The Tongues of Angels is an emotional story that tells how the life of a young boy changes a man forever. Reynolds Price tells the story through Bridge Boatner, a painter who recently lost his father. Bridge is given a job at Juniper, a summer camp, where he meets a fourteen year old boy named Rafe who teaches him lessons in life and changes the way his lives his. The author takes great care to show the depth of feelings that Bridge held towards Rafe and the things he learned from him, and their relationship become a very significant part of the book. The setting was also a major part of this story. Price wove a very vivid picture, making such a idyllic summer camp environment that it seemed very believable that such life altering events would occur here.
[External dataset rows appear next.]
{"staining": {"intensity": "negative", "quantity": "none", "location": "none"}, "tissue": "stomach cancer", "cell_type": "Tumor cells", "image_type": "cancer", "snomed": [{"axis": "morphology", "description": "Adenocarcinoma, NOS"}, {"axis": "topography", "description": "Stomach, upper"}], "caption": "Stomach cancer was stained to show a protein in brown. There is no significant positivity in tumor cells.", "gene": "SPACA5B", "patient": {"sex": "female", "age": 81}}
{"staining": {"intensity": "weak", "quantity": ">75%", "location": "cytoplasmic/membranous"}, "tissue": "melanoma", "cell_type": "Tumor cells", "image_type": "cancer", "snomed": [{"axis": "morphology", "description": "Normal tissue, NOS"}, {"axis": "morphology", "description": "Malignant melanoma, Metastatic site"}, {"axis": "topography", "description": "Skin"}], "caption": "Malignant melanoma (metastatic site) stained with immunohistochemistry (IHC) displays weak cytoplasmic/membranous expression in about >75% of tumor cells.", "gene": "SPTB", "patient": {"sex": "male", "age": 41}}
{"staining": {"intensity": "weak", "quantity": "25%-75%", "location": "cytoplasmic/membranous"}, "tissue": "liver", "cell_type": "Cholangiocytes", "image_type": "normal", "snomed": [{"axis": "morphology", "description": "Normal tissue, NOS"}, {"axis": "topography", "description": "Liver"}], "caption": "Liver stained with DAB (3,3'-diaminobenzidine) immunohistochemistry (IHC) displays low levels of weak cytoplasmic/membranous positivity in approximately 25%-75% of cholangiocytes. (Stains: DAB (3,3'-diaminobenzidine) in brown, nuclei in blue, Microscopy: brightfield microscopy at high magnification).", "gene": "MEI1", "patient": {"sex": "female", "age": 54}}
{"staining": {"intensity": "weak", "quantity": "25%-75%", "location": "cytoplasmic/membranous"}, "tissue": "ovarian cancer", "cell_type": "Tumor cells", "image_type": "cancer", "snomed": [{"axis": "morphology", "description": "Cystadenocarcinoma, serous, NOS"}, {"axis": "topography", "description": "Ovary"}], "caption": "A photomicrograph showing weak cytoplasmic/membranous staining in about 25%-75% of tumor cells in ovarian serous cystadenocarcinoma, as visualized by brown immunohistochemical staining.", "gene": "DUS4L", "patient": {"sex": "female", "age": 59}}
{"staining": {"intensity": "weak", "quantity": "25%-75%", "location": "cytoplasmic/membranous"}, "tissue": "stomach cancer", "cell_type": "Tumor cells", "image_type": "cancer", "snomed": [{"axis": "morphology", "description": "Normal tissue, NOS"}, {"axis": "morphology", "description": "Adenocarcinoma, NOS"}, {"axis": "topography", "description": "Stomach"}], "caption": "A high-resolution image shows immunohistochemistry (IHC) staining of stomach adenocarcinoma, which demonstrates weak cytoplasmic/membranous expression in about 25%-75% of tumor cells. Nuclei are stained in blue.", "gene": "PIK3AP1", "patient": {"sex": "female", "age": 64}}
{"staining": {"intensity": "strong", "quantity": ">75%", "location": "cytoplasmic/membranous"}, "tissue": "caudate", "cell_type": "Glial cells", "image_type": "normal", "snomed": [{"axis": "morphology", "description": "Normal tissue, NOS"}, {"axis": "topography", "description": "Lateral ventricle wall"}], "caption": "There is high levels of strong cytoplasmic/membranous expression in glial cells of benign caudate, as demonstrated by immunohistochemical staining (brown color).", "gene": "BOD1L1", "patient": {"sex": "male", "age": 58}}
The entire novel centers around Bridge's relationship with Rafe. Bridge learns many things from his involvement with Rafe. Bridge was having a difficult time dealing with his father's death. The memories of it plagued him and he would have terrible hallucinations about it. He learned to move past it from Rafe. He realized that he could move on when he learned that Rafe"s history with death was much more violent and disturbing than his own, and that the boy had been able to become such an awesome person in spite of it. When Rafe was younger his mother was raped and killed right in front of him. Bridge's sympathy for Rafe and his urges to protect him seemed to take the place of his own grief. At one point Rafe pulls his iv (intravenous glucose) out of his arm while he was in a hospital (109). Normally this would send Bridge into a terrible fit as his remembered his father doing the same thing, but instead he calmly calls for a nurse. After being around Rafe for the camping session, the thought of his father no longer tormented Bridge.
Rafe also taught him subtler lessons, such as never leaving someone you care about. Bridge made this mistake twice in the book, each time he hurt Rafe.